__ACTION ITEM__
Each line of the entries that mentions the string "comune" needs to be reported.

Data items:
────────────────

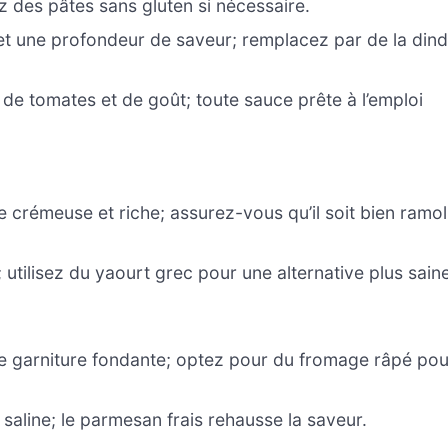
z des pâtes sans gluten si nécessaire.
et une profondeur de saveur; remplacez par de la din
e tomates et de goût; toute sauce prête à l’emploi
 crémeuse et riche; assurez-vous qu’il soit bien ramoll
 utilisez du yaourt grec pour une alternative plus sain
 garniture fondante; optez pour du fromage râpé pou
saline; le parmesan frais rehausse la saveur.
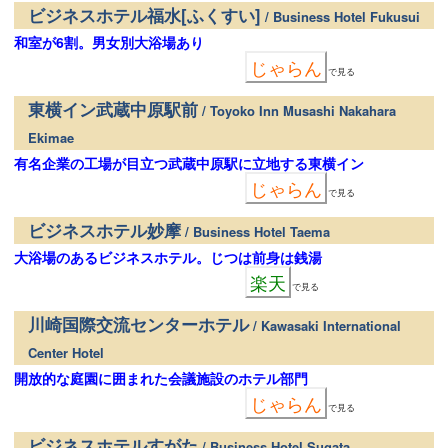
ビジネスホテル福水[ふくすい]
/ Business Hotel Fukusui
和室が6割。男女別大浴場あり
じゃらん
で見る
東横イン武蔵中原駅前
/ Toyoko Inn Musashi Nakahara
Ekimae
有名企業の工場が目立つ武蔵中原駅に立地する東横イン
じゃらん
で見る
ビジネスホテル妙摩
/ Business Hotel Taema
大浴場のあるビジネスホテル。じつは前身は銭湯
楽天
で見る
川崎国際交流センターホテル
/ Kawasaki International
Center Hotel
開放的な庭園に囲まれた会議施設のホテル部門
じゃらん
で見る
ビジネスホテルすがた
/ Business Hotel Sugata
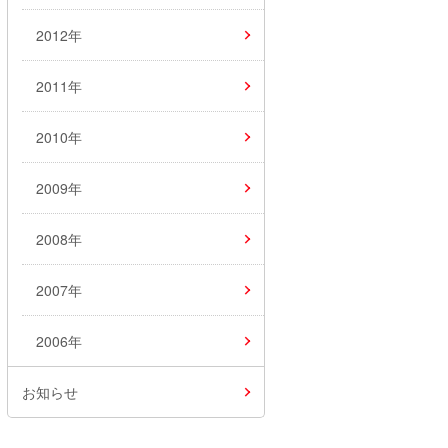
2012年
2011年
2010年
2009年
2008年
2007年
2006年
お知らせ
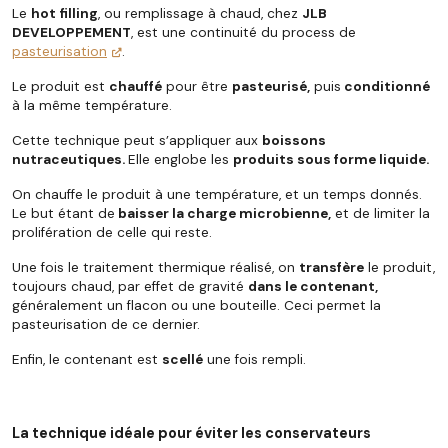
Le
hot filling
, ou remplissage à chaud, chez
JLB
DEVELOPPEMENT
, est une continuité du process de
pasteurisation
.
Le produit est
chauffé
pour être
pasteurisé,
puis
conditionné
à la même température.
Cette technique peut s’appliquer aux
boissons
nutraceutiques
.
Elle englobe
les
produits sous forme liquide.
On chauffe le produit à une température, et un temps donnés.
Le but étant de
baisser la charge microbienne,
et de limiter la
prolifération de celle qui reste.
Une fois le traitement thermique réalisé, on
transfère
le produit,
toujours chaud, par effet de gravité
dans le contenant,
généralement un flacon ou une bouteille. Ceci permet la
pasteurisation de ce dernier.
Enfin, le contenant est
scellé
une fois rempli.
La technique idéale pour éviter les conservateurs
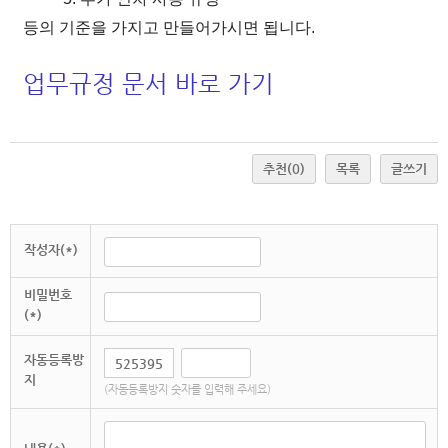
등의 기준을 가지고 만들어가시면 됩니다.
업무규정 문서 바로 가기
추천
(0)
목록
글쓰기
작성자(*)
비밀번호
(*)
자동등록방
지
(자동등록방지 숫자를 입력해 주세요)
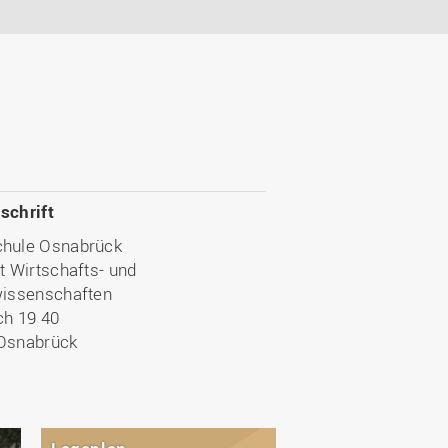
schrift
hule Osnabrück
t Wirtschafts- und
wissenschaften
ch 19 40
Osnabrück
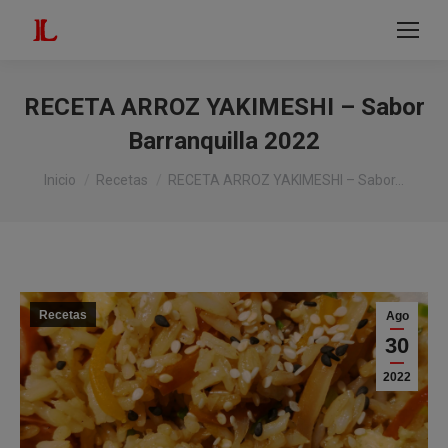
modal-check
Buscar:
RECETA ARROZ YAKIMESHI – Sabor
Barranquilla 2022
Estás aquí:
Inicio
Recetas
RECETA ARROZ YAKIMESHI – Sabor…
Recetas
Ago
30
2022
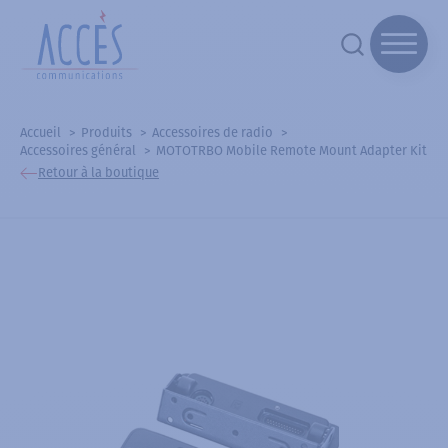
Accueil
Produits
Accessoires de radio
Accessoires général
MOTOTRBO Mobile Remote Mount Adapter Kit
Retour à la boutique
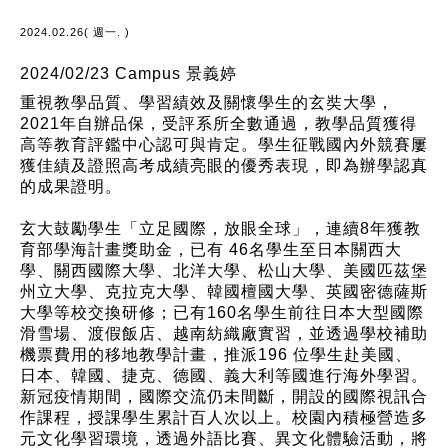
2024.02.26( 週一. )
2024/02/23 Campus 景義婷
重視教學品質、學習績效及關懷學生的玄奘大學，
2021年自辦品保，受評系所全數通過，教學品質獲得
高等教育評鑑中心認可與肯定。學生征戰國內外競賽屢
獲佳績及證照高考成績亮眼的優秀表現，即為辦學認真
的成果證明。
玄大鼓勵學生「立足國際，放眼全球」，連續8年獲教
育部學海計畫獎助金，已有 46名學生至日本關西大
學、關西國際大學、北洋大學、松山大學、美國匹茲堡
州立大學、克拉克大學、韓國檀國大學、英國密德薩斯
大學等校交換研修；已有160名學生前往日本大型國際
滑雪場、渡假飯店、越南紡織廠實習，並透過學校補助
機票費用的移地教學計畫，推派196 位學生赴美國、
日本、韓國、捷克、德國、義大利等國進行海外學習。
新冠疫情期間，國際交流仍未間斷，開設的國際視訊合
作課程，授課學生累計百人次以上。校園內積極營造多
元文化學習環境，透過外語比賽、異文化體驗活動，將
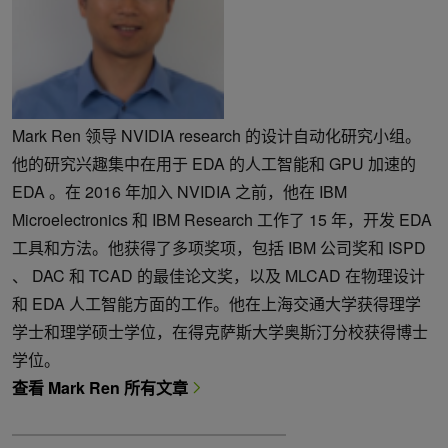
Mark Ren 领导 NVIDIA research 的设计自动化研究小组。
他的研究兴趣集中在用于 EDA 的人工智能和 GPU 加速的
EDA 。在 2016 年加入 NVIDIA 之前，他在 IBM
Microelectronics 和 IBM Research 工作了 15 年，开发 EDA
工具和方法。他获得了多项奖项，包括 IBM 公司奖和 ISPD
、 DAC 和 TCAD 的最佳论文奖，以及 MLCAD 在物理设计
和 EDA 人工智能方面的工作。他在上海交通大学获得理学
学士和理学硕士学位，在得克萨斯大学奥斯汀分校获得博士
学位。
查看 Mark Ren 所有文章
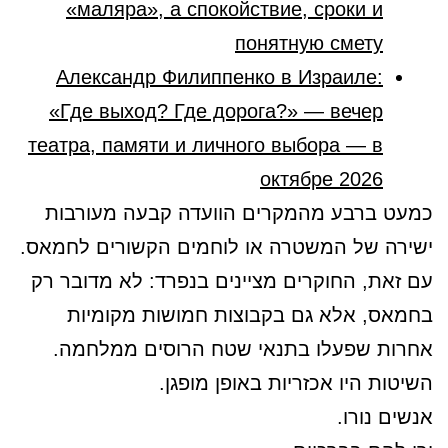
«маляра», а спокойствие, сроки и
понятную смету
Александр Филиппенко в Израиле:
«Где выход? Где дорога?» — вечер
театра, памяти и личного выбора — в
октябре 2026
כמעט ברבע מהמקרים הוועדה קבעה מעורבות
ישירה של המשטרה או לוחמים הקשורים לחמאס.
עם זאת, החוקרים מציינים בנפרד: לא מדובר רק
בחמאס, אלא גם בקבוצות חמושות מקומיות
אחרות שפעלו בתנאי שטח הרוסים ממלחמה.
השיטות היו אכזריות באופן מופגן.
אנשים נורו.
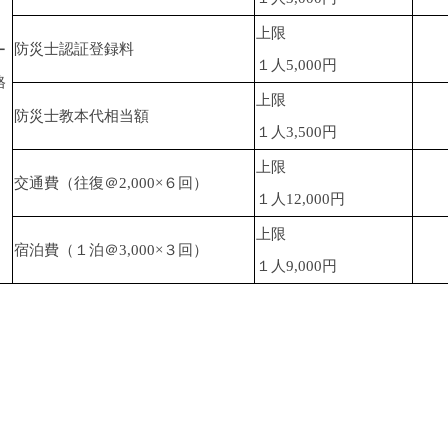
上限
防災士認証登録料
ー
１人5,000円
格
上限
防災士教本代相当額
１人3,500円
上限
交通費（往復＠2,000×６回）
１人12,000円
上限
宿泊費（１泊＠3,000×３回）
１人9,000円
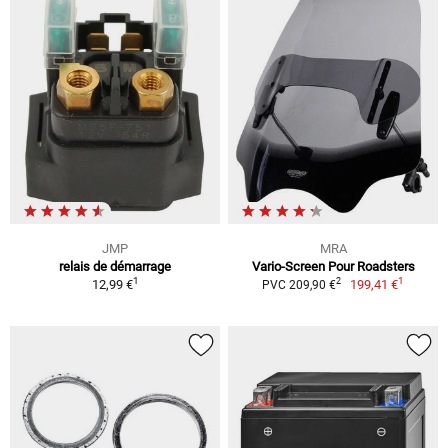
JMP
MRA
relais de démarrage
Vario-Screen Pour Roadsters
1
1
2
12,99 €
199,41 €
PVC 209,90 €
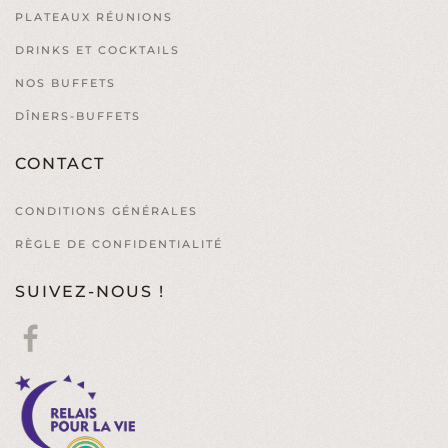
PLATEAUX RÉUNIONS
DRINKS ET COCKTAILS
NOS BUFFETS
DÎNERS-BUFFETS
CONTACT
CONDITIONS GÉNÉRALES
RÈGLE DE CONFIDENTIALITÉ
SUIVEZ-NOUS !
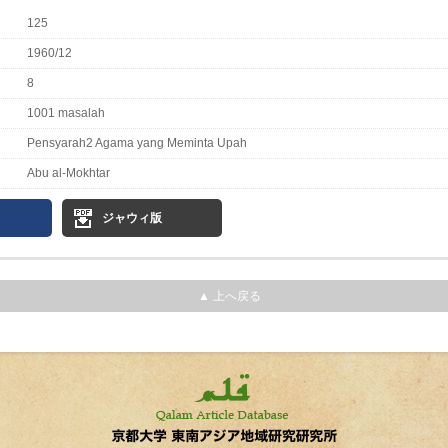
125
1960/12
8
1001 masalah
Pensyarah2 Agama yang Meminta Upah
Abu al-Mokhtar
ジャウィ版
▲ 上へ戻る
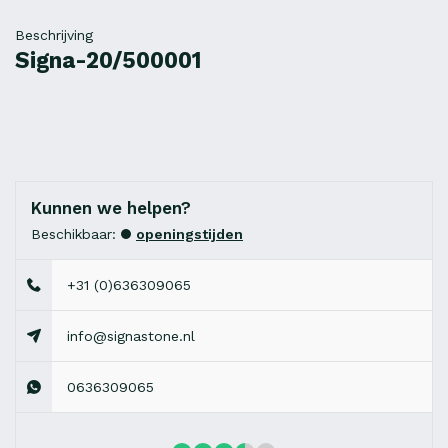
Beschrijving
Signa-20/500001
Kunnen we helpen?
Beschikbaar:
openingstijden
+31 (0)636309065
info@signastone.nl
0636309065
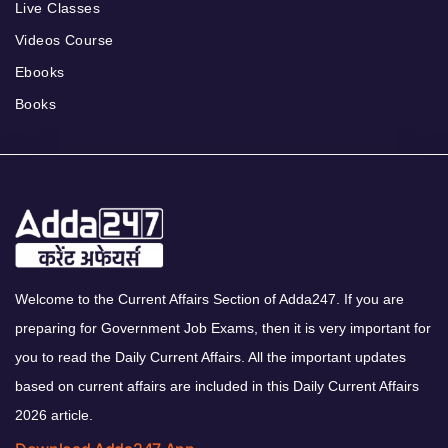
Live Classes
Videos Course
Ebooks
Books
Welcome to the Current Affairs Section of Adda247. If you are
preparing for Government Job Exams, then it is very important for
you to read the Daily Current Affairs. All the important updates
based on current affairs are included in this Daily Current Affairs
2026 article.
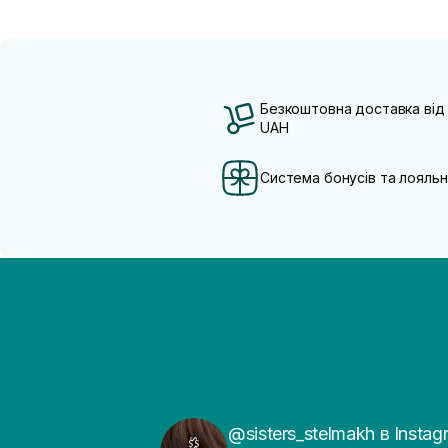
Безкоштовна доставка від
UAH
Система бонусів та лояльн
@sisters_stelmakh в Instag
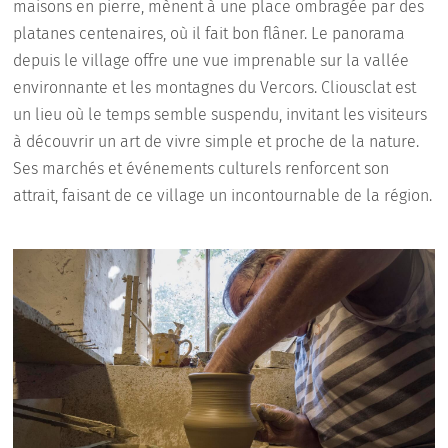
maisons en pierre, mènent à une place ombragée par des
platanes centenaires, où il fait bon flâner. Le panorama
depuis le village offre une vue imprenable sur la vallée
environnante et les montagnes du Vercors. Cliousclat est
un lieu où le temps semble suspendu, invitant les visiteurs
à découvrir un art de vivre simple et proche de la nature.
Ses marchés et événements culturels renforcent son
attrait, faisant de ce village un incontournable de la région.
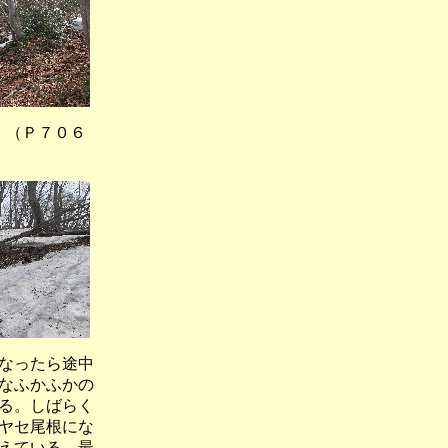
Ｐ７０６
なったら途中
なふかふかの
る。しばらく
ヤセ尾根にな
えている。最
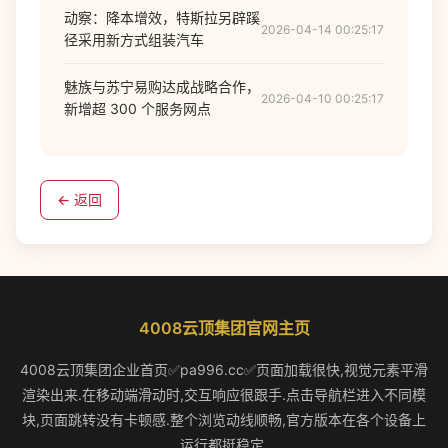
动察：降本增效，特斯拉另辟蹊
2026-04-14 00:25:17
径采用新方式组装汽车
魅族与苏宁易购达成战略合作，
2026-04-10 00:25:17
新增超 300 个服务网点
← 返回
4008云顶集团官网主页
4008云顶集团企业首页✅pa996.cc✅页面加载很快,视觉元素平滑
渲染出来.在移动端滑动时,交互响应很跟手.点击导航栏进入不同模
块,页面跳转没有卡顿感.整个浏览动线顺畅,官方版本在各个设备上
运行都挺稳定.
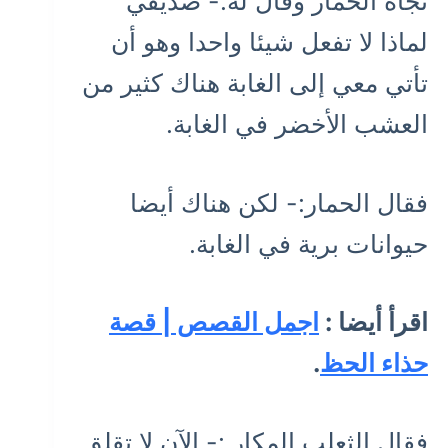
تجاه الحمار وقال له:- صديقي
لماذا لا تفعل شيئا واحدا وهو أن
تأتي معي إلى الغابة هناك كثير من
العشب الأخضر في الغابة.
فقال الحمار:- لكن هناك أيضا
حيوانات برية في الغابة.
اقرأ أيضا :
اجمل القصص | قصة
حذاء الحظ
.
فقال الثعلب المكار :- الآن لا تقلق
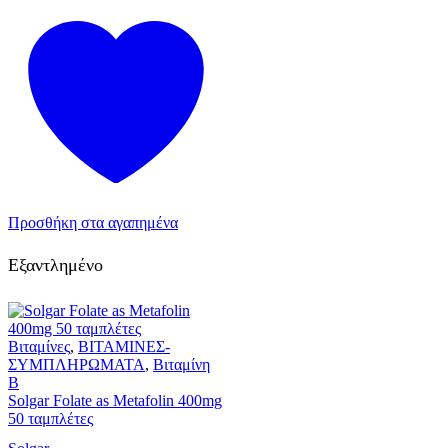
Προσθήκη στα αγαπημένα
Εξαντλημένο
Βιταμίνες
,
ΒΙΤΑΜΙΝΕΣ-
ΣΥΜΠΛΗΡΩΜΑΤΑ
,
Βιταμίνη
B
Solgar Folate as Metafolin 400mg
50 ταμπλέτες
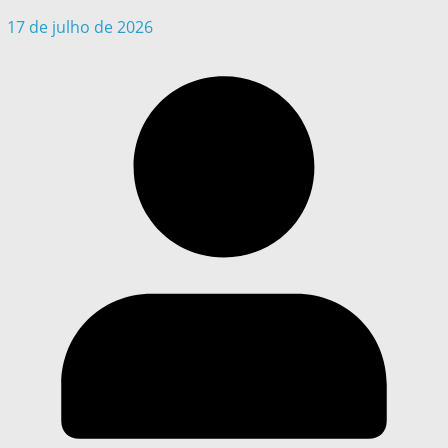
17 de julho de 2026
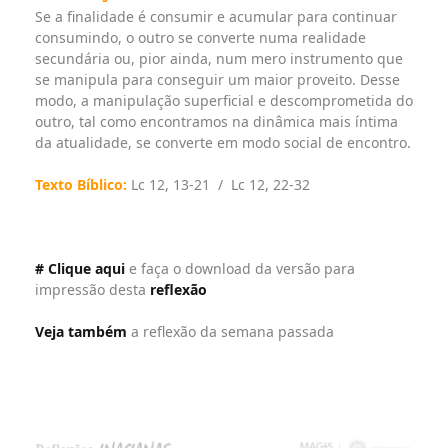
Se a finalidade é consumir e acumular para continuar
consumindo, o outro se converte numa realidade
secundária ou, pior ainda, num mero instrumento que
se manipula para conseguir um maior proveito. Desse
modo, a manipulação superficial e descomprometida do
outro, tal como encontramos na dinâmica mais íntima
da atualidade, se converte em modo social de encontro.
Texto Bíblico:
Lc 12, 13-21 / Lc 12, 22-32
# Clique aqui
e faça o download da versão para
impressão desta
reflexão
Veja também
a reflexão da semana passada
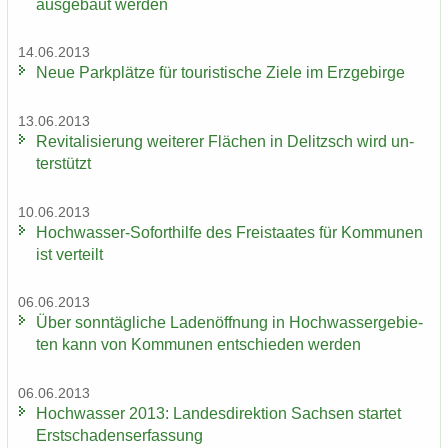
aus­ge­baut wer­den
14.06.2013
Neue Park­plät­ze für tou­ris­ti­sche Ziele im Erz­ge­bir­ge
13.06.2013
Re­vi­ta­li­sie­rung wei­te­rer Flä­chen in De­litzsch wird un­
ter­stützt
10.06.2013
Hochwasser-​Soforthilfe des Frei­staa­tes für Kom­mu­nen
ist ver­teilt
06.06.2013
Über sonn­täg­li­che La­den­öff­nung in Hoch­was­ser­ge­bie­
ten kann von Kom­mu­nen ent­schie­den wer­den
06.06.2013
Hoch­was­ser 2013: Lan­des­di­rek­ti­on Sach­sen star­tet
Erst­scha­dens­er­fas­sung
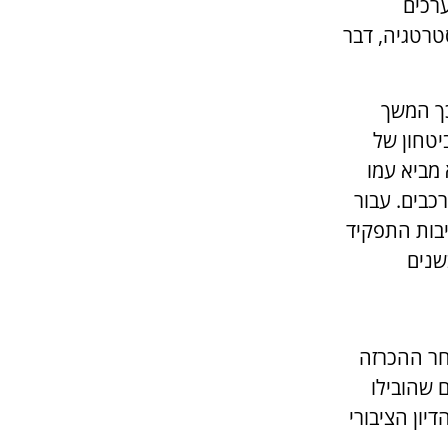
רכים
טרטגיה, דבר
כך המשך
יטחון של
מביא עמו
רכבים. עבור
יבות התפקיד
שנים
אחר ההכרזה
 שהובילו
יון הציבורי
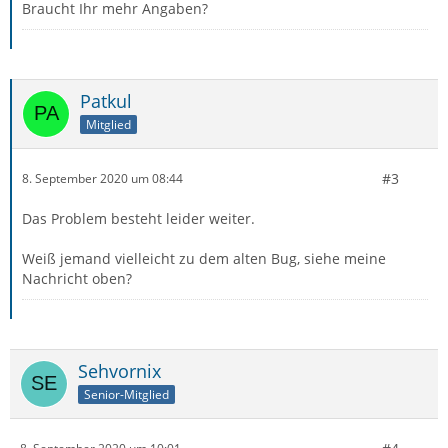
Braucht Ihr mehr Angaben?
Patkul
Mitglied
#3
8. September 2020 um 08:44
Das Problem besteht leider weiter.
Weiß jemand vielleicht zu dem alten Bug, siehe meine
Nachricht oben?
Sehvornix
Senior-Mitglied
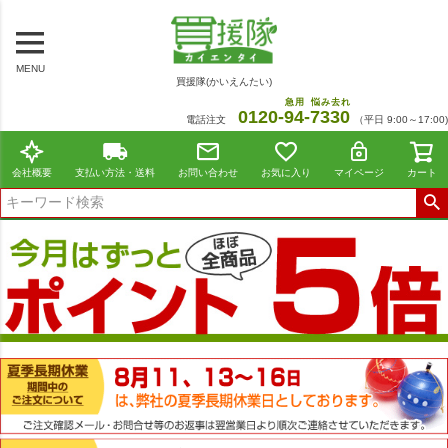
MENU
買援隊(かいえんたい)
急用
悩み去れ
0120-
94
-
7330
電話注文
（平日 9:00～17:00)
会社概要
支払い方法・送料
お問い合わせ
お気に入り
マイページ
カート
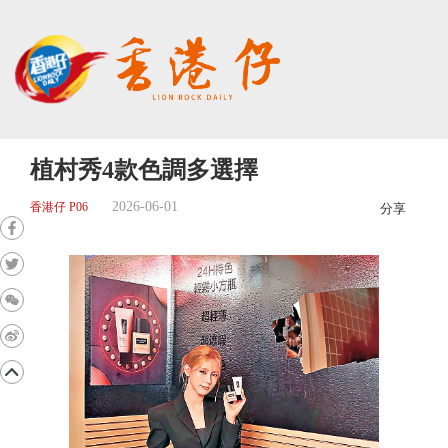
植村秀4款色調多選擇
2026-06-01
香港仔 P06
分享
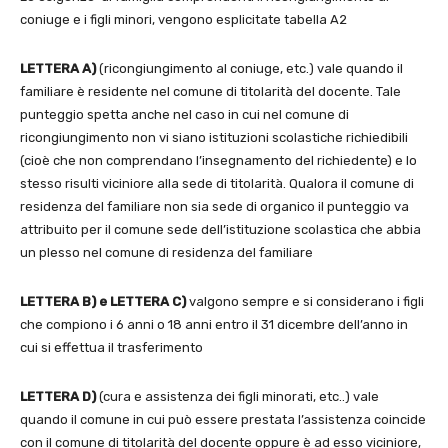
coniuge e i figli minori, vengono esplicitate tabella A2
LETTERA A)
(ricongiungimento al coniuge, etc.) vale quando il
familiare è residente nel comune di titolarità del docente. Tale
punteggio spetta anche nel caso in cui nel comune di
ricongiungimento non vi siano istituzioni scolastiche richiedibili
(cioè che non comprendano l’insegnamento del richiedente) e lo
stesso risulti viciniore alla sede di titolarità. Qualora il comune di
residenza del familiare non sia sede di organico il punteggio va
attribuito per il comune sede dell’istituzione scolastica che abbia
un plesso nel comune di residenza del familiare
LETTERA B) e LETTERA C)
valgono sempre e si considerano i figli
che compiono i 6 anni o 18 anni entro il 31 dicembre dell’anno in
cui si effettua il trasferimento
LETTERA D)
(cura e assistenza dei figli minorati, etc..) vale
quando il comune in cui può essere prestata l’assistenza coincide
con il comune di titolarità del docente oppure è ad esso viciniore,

────────────────

__RESULT__
familiare è residente nel comune di titolarità del docente. Tale
punteggio spetta anche nel caso in cui nel comune di
stesso risulti viciniore alla sede di titolarità. Qualora il comune di
attribuito per il comune sede dell’istituzione scolastica che abbia
un plesso nel comune di residenza del familiare
quando il comune in cui può essere prestata l’assistenza coincide
con il comune di titolarità del docente oppure è ad esso viciniore,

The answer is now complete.